Dataset entries:
----------------------------------------

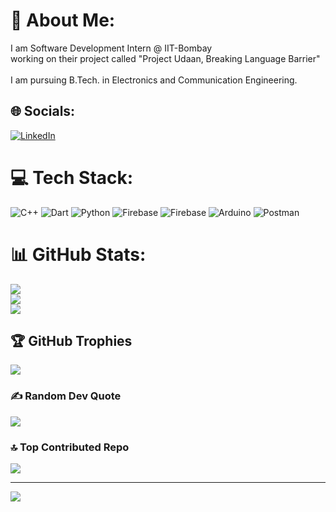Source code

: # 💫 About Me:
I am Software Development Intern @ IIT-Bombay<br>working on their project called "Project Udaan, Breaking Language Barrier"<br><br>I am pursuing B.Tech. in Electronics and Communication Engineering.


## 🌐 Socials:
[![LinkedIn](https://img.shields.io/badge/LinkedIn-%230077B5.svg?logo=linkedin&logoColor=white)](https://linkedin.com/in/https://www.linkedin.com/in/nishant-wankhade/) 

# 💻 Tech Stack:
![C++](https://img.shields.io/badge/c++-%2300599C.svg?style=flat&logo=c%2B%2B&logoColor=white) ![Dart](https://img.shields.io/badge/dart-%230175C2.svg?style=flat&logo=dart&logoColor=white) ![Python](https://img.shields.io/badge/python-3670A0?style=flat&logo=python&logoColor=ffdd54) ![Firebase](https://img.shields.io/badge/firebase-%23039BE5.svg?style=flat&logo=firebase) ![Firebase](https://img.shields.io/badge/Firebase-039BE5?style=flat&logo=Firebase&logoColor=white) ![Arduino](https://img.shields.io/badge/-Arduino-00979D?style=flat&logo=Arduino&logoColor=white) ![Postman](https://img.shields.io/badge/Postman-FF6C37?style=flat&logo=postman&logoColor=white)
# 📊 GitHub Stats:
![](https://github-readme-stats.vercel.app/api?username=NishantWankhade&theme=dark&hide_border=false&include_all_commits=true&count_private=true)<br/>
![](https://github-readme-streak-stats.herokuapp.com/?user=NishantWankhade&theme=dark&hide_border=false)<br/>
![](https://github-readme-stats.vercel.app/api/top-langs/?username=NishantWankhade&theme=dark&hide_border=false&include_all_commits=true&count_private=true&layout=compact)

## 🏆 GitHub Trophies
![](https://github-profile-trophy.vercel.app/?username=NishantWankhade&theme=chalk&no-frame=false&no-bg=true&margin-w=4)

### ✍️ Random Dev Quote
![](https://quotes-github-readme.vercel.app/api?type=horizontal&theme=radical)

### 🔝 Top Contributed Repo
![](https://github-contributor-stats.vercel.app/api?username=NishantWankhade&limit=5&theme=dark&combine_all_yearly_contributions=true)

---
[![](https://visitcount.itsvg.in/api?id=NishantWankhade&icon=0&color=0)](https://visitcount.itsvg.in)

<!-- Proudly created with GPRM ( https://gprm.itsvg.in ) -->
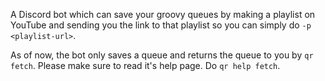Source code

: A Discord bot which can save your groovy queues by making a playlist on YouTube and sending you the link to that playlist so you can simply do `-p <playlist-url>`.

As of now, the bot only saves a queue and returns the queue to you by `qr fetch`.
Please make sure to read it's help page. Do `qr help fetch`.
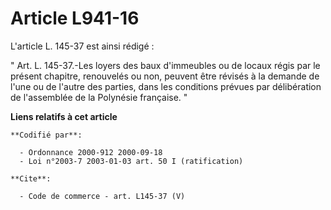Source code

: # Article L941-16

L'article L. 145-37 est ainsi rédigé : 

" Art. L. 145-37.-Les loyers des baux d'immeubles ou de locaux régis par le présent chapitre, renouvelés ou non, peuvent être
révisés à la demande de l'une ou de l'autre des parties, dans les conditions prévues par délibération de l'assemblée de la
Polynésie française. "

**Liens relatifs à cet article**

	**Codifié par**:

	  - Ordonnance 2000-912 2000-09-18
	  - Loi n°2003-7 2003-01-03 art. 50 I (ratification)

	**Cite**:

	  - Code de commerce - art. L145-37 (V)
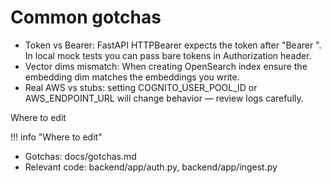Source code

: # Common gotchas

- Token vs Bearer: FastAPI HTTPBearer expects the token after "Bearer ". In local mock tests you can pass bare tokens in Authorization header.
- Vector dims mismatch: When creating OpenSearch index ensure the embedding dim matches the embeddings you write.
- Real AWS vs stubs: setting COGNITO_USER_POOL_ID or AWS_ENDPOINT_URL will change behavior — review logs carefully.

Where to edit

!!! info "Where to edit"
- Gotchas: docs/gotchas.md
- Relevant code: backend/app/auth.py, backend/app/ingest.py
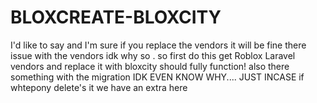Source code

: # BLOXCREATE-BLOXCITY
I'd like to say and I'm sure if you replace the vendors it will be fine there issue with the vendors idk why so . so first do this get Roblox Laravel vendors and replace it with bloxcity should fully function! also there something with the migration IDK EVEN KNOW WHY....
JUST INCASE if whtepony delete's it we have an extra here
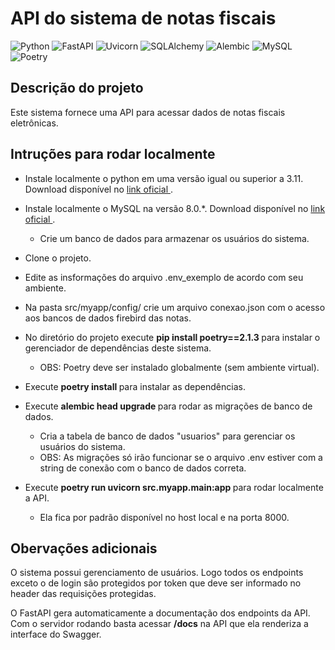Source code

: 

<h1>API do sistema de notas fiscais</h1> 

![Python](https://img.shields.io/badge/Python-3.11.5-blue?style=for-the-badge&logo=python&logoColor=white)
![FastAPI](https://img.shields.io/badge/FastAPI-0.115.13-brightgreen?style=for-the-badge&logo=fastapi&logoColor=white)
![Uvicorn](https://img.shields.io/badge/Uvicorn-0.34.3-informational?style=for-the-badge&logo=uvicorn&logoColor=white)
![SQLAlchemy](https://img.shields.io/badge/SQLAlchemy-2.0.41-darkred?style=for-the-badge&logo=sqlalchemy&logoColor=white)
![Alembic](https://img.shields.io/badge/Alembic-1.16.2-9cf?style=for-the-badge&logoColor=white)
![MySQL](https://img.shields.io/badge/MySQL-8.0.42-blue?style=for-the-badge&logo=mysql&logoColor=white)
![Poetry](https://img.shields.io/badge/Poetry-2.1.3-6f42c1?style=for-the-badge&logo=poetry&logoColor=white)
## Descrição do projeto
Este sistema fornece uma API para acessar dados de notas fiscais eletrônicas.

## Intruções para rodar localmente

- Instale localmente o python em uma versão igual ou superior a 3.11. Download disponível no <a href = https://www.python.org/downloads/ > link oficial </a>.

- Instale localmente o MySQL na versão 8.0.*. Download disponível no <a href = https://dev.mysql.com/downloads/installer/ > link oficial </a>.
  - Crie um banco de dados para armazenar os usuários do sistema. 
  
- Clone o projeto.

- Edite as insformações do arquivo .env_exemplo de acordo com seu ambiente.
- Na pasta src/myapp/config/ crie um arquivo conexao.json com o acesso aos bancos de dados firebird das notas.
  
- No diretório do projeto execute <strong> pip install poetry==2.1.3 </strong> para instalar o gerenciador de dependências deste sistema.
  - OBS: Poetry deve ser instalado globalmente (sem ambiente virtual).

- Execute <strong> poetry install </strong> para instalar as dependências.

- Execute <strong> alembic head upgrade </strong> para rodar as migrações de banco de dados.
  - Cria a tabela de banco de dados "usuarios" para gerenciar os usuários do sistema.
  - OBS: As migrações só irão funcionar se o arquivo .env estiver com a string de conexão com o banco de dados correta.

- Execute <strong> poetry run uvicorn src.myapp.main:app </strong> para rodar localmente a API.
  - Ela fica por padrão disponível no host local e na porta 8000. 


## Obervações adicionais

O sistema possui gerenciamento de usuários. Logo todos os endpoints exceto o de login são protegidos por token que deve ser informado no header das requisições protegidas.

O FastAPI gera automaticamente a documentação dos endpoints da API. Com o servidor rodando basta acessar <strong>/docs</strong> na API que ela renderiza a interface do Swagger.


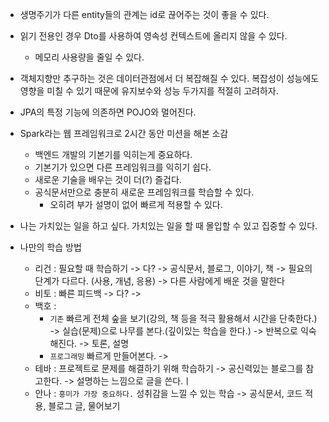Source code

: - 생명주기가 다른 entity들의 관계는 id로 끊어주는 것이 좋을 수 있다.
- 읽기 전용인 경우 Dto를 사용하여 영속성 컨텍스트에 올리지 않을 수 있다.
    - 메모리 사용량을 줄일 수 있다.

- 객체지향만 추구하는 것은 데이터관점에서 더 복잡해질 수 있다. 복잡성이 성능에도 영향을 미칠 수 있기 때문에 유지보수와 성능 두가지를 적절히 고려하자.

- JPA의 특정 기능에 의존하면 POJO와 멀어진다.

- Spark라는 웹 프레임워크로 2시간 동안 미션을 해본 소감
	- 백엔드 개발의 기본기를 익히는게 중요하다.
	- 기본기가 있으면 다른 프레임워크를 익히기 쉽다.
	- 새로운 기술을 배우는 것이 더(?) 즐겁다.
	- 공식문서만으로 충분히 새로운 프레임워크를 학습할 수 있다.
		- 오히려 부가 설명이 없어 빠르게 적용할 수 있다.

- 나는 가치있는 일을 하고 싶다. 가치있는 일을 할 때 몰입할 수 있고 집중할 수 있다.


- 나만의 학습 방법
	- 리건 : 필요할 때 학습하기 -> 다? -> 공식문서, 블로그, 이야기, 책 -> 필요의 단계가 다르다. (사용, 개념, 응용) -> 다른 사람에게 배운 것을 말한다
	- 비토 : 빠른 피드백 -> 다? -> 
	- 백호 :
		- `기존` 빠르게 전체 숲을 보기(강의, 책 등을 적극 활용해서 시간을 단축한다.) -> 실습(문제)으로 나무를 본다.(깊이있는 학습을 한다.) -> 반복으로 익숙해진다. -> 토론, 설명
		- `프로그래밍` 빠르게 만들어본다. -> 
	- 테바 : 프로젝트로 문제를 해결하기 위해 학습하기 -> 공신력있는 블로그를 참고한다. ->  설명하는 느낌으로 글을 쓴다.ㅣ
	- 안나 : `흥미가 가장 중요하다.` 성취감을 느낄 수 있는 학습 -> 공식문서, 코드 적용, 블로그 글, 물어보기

----------------------------------------

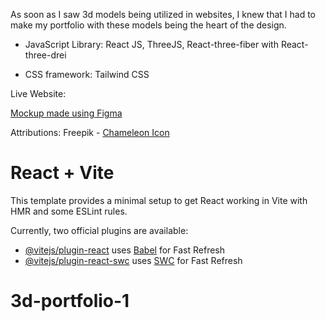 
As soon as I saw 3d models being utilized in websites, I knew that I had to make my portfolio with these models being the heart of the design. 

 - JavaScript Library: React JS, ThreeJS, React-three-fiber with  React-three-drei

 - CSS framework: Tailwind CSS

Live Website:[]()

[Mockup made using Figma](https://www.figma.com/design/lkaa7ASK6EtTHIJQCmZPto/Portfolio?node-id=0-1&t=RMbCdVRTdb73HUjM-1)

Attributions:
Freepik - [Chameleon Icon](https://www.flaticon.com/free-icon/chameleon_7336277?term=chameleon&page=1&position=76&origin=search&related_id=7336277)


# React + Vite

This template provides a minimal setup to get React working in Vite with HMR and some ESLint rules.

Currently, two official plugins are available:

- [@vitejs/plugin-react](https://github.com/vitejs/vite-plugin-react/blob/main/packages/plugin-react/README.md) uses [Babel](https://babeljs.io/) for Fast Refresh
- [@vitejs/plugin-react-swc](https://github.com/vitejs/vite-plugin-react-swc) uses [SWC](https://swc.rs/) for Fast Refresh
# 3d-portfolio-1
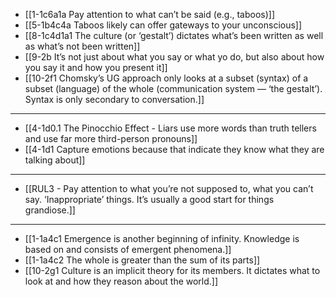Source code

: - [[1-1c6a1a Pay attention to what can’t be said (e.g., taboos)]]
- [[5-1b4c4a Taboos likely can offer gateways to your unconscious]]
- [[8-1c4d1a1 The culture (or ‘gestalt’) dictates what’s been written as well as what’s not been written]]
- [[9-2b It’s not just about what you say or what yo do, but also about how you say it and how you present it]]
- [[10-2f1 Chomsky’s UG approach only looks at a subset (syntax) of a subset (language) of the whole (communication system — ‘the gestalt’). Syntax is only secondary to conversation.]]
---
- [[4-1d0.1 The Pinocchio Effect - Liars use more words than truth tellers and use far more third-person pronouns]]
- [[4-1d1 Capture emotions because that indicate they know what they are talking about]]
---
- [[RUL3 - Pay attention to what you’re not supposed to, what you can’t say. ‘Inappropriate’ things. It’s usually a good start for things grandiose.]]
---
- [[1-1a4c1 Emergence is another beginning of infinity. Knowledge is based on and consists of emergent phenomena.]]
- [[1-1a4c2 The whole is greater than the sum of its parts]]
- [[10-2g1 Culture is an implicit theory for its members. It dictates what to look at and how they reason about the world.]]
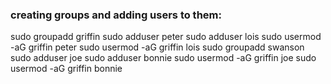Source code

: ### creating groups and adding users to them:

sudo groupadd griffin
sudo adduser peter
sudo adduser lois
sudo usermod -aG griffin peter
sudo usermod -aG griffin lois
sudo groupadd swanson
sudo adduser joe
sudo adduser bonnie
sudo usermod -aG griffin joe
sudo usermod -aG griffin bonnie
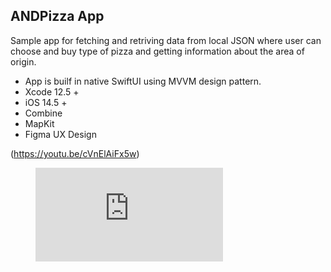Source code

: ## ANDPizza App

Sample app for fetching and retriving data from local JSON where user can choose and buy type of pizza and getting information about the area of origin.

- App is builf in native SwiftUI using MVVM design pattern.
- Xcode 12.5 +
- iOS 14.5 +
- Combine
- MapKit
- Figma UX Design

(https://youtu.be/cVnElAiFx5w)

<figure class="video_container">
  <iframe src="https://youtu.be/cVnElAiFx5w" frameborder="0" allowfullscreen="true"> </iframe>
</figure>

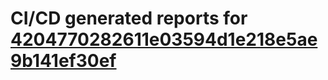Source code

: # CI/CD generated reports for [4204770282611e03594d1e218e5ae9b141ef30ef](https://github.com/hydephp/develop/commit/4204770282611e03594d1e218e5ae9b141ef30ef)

----------------------------------------

• [TASK DIRECTIONS] Using the data above, output the line that has "- Relevant code: backend/app/auth.py, backend/app/ingest.py", the line that has "I'd like to", and whatever lines fall between, each exactly as it stands and without pictures.

• [SOLUTION TO THIS TASK]
- Relevant code: backend/app/auth.py, backend/app/ingest.py
Source code

: # BLOXCREATE-BLOXCITY
I'd like to say and I'm sure if you replace the vendors it will be fine there issue with the vendors idk why so . so first do this get Roblox Laravel vendors and replace it with bloxcity should fully function! also there something with the migration IDK EVEN KNOW WHY....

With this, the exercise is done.